(Saved data entries)
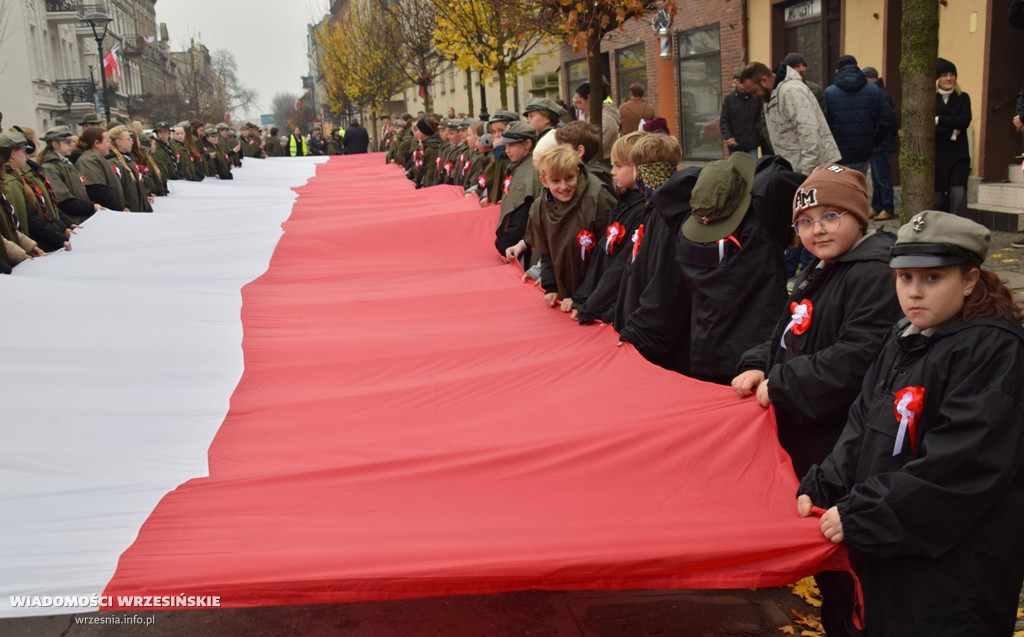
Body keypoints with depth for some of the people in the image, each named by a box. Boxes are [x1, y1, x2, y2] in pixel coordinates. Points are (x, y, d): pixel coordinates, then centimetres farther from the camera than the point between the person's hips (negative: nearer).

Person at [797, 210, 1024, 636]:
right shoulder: (902, 339, 9)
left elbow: (957, 463, -23)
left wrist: (858, 514, -22)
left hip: (955, 566, -7)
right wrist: (819, 490, -4)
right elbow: (861, 428, 10)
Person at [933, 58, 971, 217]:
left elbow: (965, 120, -8)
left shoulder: (963, 98, 9)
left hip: (958, 155, 1)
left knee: (958, 194, -9)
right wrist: (951, 133, -13)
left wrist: (939, 120, -11)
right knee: (937, 196, 3)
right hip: (936, 156, -1)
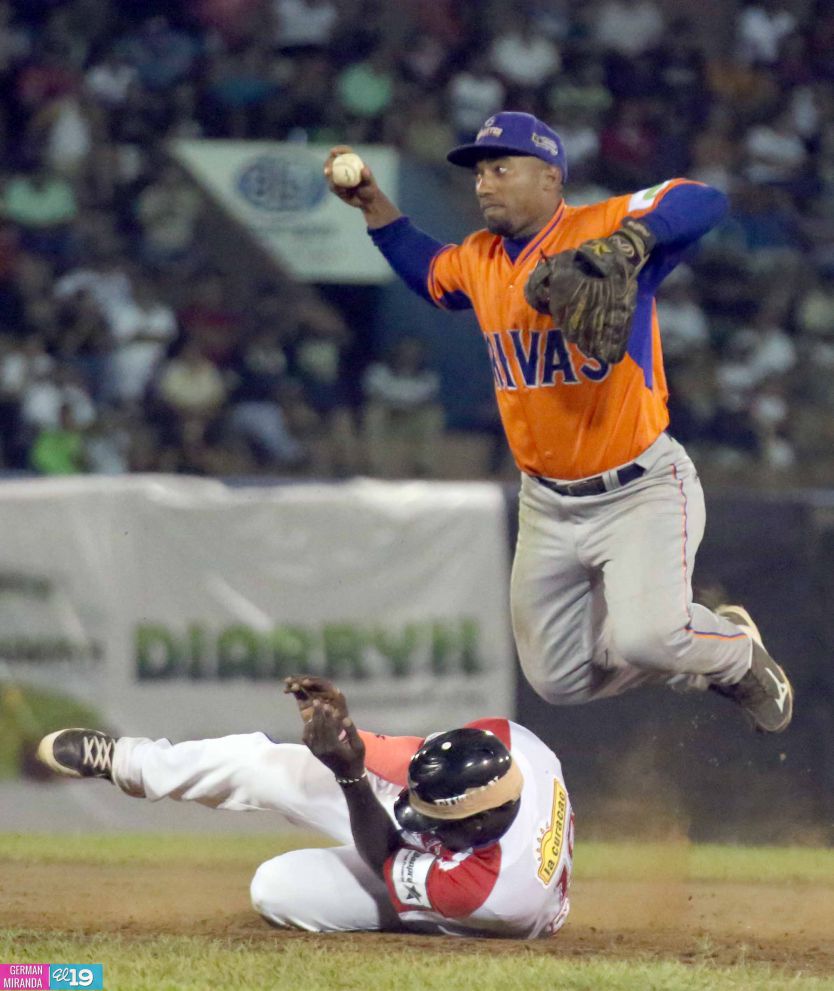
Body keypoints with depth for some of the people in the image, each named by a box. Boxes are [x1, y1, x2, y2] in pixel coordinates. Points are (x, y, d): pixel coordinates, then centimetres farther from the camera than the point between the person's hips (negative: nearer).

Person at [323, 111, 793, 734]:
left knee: (641, 639, -28)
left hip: (642, 490, -7)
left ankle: (738, 653, 6)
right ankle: (697, 656, 31)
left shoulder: (603, 228, -14)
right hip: (548, 506, 7)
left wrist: (636, 236, -45)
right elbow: (426, 272, 29)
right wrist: (374, 206, 16)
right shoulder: (478, 261, 7)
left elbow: (705, 203, -28)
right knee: (560, 680, 8)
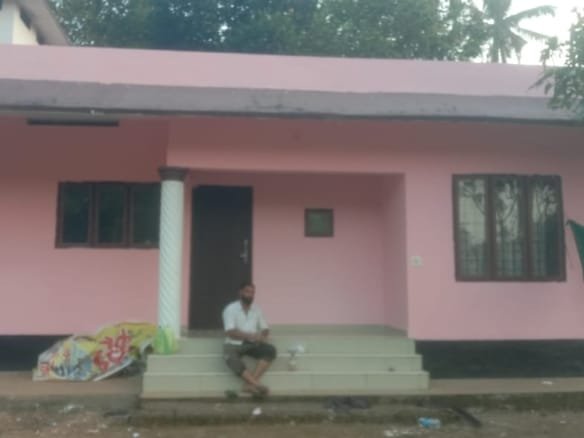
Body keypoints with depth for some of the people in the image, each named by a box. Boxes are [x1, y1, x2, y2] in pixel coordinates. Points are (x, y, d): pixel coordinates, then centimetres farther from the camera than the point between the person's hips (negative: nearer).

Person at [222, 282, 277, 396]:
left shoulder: (257, 309, 9)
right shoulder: (230, 309, -6)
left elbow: (265, 329, 11)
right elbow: (230, 332, -16)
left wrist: (263, 336, -14)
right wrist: (250, 336, -28)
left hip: (252, 344, 5)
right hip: (234, 344, -4)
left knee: (270, 350, -23)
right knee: (232, 359, -37)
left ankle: (250, 383, -27)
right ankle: (257, 384, -35)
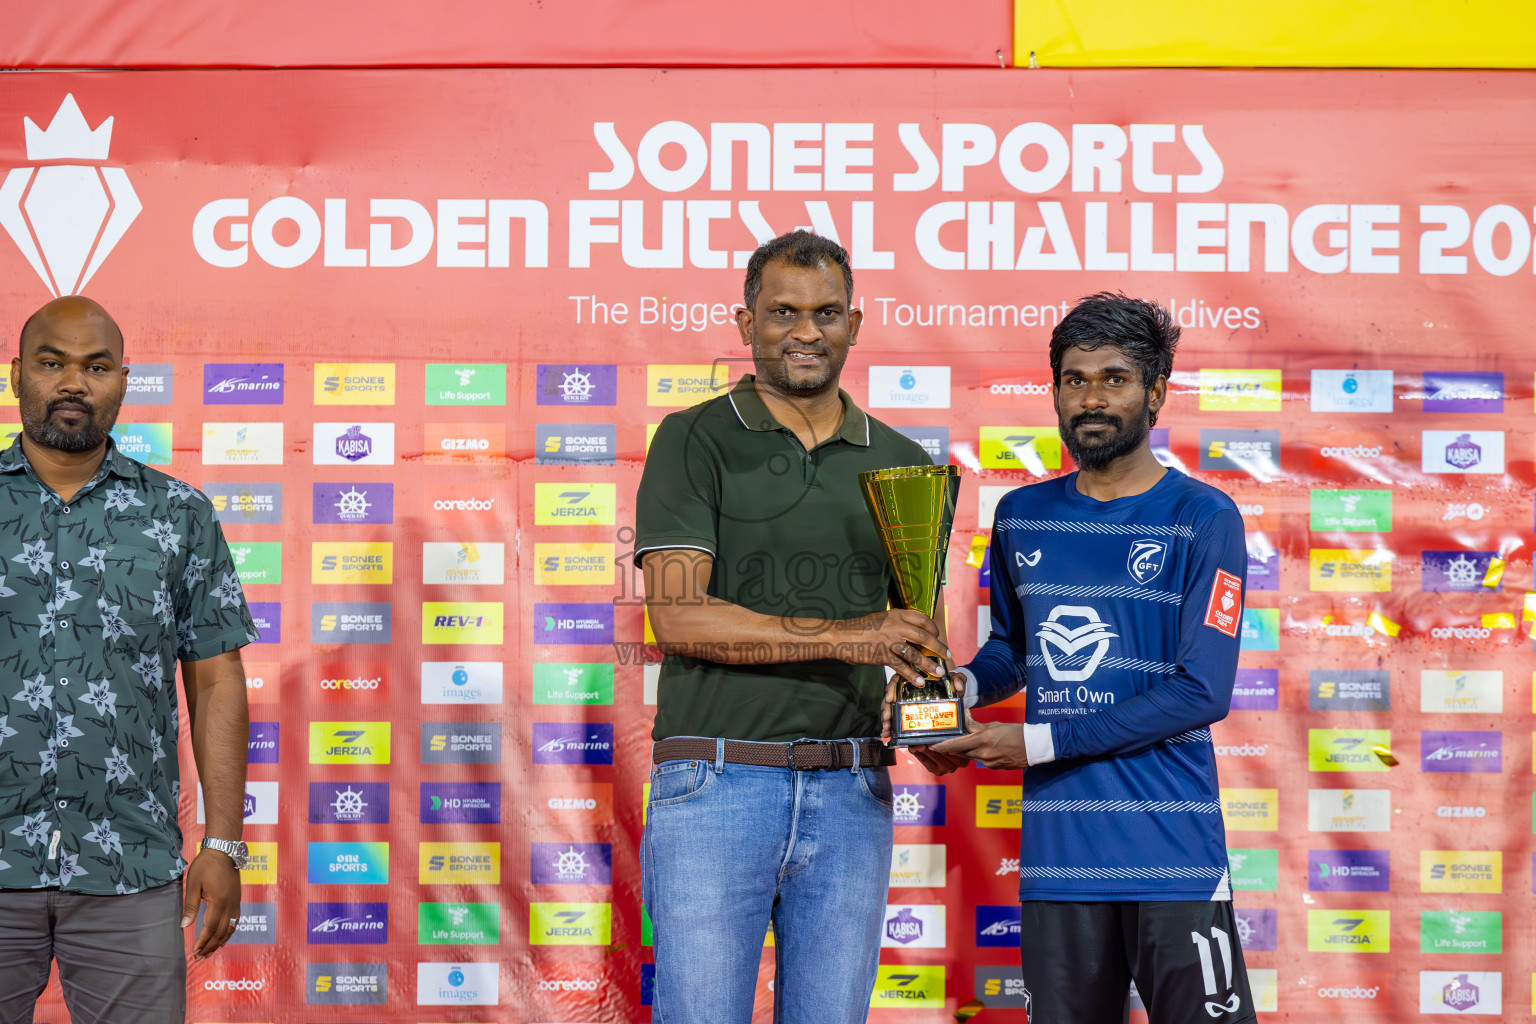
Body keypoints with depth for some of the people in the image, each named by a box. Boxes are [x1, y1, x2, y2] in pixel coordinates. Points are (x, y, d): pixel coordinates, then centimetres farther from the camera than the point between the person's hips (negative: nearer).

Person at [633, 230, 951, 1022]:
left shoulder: (902, 465, 14)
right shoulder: (695, 441, 1)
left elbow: (919, 626, 20)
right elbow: (678, 616, -10)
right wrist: (841, 636, -17)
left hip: (850, 796, 4)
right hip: (716, 780, -4)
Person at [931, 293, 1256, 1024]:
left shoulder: (1202, 519, -3)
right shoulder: (1021, 518, 11)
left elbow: (1201, 692, -10)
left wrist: (1040, 742, -12)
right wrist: (962, 685, 2)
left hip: (1172, 854, -4)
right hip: (1057, 853, 4)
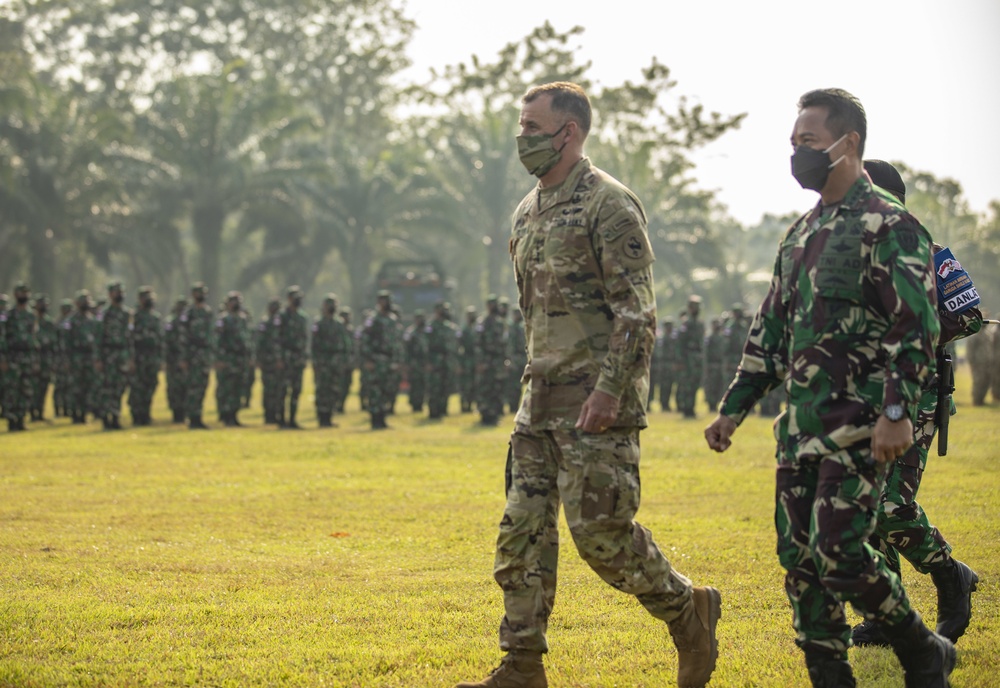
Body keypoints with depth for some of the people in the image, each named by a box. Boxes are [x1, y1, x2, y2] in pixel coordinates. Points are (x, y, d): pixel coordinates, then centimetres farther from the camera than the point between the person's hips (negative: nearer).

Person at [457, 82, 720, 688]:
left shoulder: (609, 204, -11)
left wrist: (608, 390, -23)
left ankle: (690, 612, 12)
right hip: (541, 398, 9)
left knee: (601, 530, -9)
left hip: (597, 399, -8)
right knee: (523, 530, 4)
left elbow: (638, 313, -17)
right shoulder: (528, 213, 16)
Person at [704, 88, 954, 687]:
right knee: (801, 558, 5)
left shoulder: (889, 226, -7)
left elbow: (917, 327, -14)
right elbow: (770, 333, 22)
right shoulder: (799, 236, 17)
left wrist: (898, 411, -23)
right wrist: (733, 409, 19)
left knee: (839, 553, -14)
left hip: (859, 428, -8)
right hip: (800, 428, 8)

== Problem statement ==
Convert the entire listing above into a numbered list with one line per item, skipping blank lines. Leave the pictures out of your answer.

== The completed task ==
1. Body keypoints with depth for some of the people in the image, each named by a box. Boxes are [x1, y1, x2, y2] in pixel coordinates. Points are (x, y, d): pixel coordinates, then centimetres farther from the camera than the point between the person's hips (negative: nearer).
2. Person at [797, 210, 1024, 636]:
3. right shoulder: (902, 339, 9)
4. left elbow: (957, 463, -23)
5. left wrist: (858, 514, -22)
6. left hip: (955, 566, -7)
7. right wrist: (819, 490, -4)
8. right elbow: (861, 428, 10)
9. Person at [933, 58, 971, 217]:
10. left elbow: (965, 120, -8)
11. left shoulder: (963, 98, 9)
12. left hip: (958, 155, 1)
13. left knee: (958, 194, -9)
14. right wrist: (951, 133, -13)
15. left wrist: (939, 120, -11)
16. right knee: (937, 196, 3)
17. right hip: (936, 156, -1)
18. Body keypoints with depth for some of the people in the image, each named by a box. Boxes are [x1, y1, x2, y2] in pixel coordinates. Points are (x, y, d): pixel coordinates, then centimetres farther from the camera than the point between the person's hips (negative: nearer).
19. Person at [323, 111, 793, 734]:
20. left knee: (641, 639, -28)
21. left hip: (642, 490, -7)
22. left ankle: (738, 653, 6)
23. right ankle: (697, 656, 31)
24. left shoulder: (603, 228, -14)
25. right hip: (548, 506, 7)
26. left wrist: (636, 236, -45)
27. right elbow: (426, 272, 29)
28. right wrist: (374, 206, 16)
29. right shoulder: (478, 261, 7)
30. left elbow: (705, 203, -28)
31. right knee: (560, 680, 8)
32. Body keypoints with depth for some of the people in the image, each named by a box. Boxes are [x1, y1, x2, y2] in pixel coordinates. Points are (x, y, d): pixel coordinates, then centimetres farther from the camera than the point between the person's hips (negative: nearer).
33. Person at [222, 282, 277, 396]:
34. left shoulder: (257, 309, 9)
35. right shoulder: (230, 309, -6)
36. left elbow: (265, 329, 11)
37. right elbow: (230, 332, -16)
38. left wrist: (263, 336, -14)
39. right wrist: (250, 336, -28)
40. left hip: (252, 344, 5)
41. right hip: (234, 344, -4)
42. left knee: (270, 350, -23)
43. right knee: (232, 359, -37)
44. left ankle: (250, 383, -27)
45. right ankle: (257, 384, -35)
46. Body keypoints with depth for some of the people in the image, each named by a box. Boxes are [x1, y1, x2, y2] in pixel coordinates. Points are (x, y, d): pixel coordinates, then centimetres farther from the camera than the point between the person's hips (negative: nearer).
47. Person at [633, 230, 951, 1022]:
48. left shoulder: (902, 465, 14)
49. right shoulder: (695, 441, 1)
50. left elbow: (919, 626, 20)
51. right elbow: (678, 616, -10)
52. right wrist: (841, 636, -17)
53. left hip: (850, 796, 4)
54. right hip: (716, 780, -4)
55. Person at [931, 293, 1256, 1024]:
56. left shoulder: (1202, 519, -3)
57. right shoulder: (1021, 518, 11)
58. left elbow: (1201, 692, -10)
59. left wrist: (1040, 742, -12)
60. right wrist: (962, 685, 2)
61. left hip: (1172, 854, -4)
62. right hip: (1057, 853, 4)
63. Body keypoints with depth for some of the people in the image, each named by a box. Boxes are [x1, y1, x2, y2] in pixel coordinates. Points are (x, y, d): pixel coordinates, then centimetres farther from the camera than the point between the person's hips (negative: nearer).
64. Person at [457, 82, 720, 688]:
65. left shoulder: (609, 204, -11)
66. left wrist: (608, 390, -23)
67. left ankle: (690, 612, 12)
68. right hip: (541, 398, 9)
69. left knee: (601, 530, -9)
70. left hip: (597, 399, -8)
71. right knee: (523, 530, 4)
72. left elbow: (638, 313, -17)
73. right shoulder: (528, 213, 16)
74. Person at [704, 88, 954, 687]:
75. right knee: (801, 558, 5)
76. left shoulder: (889, 226, -7)
77. left elbow: (917, 327, -14)
78. right elbow: (770, 333, 22)
79. right shoulder: (799, 236, 17)
80. left wrist: (898, 411, -23)
81. right wrist: (733, 409, 19)
82. left knee: (839, 553, -14)
83. left hip: (859, 428, -8)
84. right hip: (800, 428, 8)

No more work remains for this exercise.